Beauty, utility, method, and energy
While browsing through an old book, 300 Things a Bright Girl Can Do, I came across an interesting quotation. But before I share it, I'll swing a broad brush and paint a very rough picture of the United States 110 years ago, about the time that the book was written and published.
- America had just concluded the Spanish American War. Teddy Roosevelt and the Roughriders were war heroes. Now Teddy Roosevelt was talking about a canal through the Isthmus of Panama.
- The population of the United States was growing rapidly through immigration, especially from Europe. Ellis Island was one of the main entry points.
- The Hull House in Chicago was teaching immigrants, organizing children's clubs, and holding free lectures and concerts.
- Homesteaders were still staking their claims on designated public lands in the western states.
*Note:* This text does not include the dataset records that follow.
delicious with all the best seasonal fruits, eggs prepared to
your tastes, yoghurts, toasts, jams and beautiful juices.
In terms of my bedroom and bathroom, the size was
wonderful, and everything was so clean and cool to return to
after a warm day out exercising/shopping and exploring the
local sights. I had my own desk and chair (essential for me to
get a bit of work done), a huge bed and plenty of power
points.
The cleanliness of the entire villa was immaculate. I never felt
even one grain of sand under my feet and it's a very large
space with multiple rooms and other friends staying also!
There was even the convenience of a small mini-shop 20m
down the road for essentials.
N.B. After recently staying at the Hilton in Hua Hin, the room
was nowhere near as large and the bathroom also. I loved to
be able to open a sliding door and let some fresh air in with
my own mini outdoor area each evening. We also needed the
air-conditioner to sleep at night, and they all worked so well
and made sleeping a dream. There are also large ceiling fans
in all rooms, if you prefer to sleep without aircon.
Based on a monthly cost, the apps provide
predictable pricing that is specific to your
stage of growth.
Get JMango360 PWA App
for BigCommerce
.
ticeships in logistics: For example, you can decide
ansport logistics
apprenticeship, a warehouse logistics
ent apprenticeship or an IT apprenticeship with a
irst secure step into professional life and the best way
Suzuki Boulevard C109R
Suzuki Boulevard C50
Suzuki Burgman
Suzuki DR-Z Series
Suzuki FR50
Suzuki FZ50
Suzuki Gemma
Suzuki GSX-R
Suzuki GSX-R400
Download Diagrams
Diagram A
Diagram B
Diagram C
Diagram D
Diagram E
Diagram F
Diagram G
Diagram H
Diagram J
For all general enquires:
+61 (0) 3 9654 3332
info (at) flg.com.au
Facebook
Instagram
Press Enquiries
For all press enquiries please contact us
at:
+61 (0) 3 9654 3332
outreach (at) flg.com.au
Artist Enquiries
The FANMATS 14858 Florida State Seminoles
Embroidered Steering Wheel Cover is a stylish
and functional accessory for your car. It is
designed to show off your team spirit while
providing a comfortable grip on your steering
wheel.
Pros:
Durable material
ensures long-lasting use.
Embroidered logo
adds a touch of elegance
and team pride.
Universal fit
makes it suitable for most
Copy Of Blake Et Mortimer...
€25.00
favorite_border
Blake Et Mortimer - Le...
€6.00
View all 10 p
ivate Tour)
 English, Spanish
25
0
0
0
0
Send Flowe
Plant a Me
- Automobiles had recently been invented, and Wilbur and Orville Wright were working on an airplane. The pneumatic hammer, gas and steam turbines, radio, and the Brownie camera were all brand-new wonders.
- Monopolies in steel, the railroads, and other industries were under attack. The government's weapon was the Sherman Anti-Trust Act.
- Factory and mine workers, expected to perform like machines, were organizing into unions and striking for better wages and working conditions.
Now, here are the sentences that caught my attention. Writer Lilla Elizabeth Kelley is describing changes in turn of the century America (1900 A.D.) to an unseen audience of "bright girls". Kelley connects several diverse conditions, concepts, and changes in American culture -- the labor movement, immigration, American exceptionalism, inventiveness, a recognition of the need for beauty, a respect for craftsmen -- all within a few, high-minded sentences.
A love and desire for the beautiful, like a great wave, is sweeping over the country. The time has come for all workers to unite beauty and utility, and the people of the United States are peculiarly fitted to do this.
From Europe many of the best craftsmen have come, seeking homes and opportunities in the new world. The fusion of European methods and American energy, ambition, and quickness of perception must develop art and originality, taking the sordidness from labor, and making the ideal practical.
Quoted from: 300 Things a Bright Girl Can Do (p.369) by Lilla Elizabeth Kelley, published in Boston by Dana Estes & Company, 1903.
Workers in the H. J. Heinz can factory stamping out end discs (Wikimedia Commons image) |
2 comments:
Interesting as I'v spent much time looking at vintage items from the early 1900s lately. Also, I like your new profile photo.
The profile photo is cropped out of one of the wedding photos. I think the last one was cropped out of a funeral photo. I am only photographed at major events, it seems.